Ivan Lewis, a Health minister, said: "It's clear from research we have done that parents want to know their child's results and whether there is a concern about their health. But they want clear information which is helpful and non-stigmatising.

"Research shows that most parents of overweight or obese children think that their child is a healthy weight. This isn't about pointing the finger and telling parents that their children are overweight, it's about equipping parents with the information they need to help their children live healthier lives."

Ministers said 40 per cent of PCTs had agreed to inform parents automatically of the results, and that a further 40 per cent were awaiting yesterday's guidance – but they admitted they could not compel them to do so.

Will Cavendish, the director of health and well-being at the Department of Health, said it was important parents received information that was useful and which helped them take action. "We have not banned [the word "obese"] but we have chosen not to use it. There's no point giving them a letter that doesn't have any impact on their behaviour."

Obesity was a family responsibility and the Government wanted to get the balance right between a "nanny state" and a "neglectful state", he added.

Obesity has risen rapidly among children, as it has among adults. Latest figures show that almost one in four five-year-olds (22.9 per cent) was overweight or obese in 2006-07. Among 10 to 11-year-olds, the figure is almost one in three (31.6 per cent).

Thirty years ago children regularly had their height and weight measured, but the practice fell into disuse. In 2006-07, it was resurrected because of panic over the global obesity crisis, but in the first year only 48 per cent of children were measured.

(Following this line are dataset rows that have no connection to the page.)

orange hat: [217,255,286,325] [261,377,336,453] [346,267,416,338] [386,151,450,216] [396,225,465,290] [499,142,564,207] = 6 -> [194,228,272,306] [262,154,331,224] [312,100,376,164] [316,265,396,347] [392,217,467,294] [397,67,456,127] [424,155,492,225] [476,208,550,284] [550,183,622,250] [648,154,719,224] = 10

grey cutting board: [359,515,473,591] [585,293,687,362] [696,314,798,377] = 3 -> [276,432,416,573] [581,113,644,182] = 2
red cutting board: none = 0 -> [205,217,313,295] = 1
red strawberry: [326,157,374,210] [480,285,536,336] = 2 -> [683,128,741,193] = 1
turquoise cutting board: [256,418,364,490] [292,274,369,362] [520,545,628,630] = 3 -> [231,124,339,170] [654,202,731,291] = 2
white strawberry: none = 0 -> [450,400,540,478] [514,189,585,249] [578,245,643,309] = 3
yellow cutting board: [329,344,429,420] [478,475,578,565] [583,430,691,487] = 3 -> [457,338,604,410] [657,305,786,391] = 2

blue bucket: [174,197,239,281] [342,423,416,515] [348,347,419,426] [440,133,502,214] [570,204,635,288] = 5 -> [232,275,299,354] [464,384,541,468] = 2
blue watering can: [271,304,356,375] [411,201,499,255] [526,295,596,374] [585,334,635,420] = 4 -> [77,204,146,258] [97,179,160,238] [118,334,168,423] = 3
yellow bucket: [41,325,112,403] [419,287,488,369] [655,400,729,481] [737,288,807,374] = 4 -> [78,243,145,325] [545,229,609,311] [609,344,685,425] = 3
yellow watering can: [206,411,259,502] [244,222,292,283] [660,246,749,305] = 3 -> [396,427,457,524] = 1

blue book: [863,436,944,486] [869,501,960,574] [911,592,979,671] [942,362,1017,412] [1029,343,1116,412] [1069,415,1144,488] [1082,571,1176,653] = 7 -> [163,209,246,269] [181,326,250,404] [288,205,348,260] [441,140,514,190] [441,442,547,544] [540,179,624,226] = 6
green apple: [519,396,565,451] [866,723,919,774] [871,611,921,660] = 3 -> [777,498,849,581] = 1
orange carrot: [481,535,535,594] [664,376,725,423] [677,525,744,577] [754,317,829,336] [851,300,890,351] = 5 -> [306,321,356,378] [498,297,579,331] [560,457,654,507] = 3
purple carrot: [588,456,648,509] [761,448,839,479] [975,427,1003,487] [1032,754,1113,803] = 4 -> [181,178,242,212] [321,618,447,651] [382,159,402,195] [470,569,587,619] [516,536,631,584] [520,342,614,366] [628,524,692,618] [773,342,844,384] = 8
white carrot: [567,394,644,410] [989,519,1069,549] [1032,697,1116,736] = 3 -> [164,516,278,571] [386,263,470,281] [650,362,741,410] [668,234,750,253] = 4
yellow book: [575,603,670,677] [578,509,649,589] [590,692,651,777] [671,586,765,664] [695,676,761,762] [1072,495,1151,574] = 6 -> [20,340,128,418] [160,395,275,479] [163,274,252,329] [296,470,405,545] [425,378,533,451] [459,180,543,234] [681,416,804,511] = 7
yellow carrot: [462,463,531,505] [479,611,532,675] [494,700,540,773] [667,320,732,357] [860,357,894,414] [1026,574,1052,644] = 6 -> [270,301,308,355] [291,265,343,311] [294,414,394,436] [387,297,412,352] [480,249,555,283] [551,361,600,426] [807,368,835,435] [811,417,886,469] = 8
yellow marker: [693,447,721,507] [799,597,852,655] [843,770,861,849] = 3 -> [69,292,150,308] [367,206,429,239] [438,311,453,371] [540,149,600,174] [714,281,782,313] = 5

Many of those who chose to opt out were fatter children, so the results failed to deliver the hoped-for comprehensive picture of national obesity rates.

Last year the numbers measured rose to 80 per cent, and this year the Government has a set a target for PCTs (which take the measurements) of 85 per cent. But families will still retain the right to opt out.

The measurements are taken twice in primary school: in reception (aged four to five) and in year six (aged 10 to 11). Each child is measured in a private area and they are not given the results to take home to avoid bullying.

Letters to be sent out with the results of the school measurements will show parents where their child comes on a sliding scale, but will not give their exact BMI, to "avoid confusion". Those whose children are overweight will be warned they face an increased risk of high blood pressure, heart disease, diabetes and cancer.

However, the Liberal Democrat health spokeswoman Sandra Gidley said: "The Government is clearly pussy-footing around this issue. Unless these letters are accompanied by practical help, then they will be a waste of time and resources."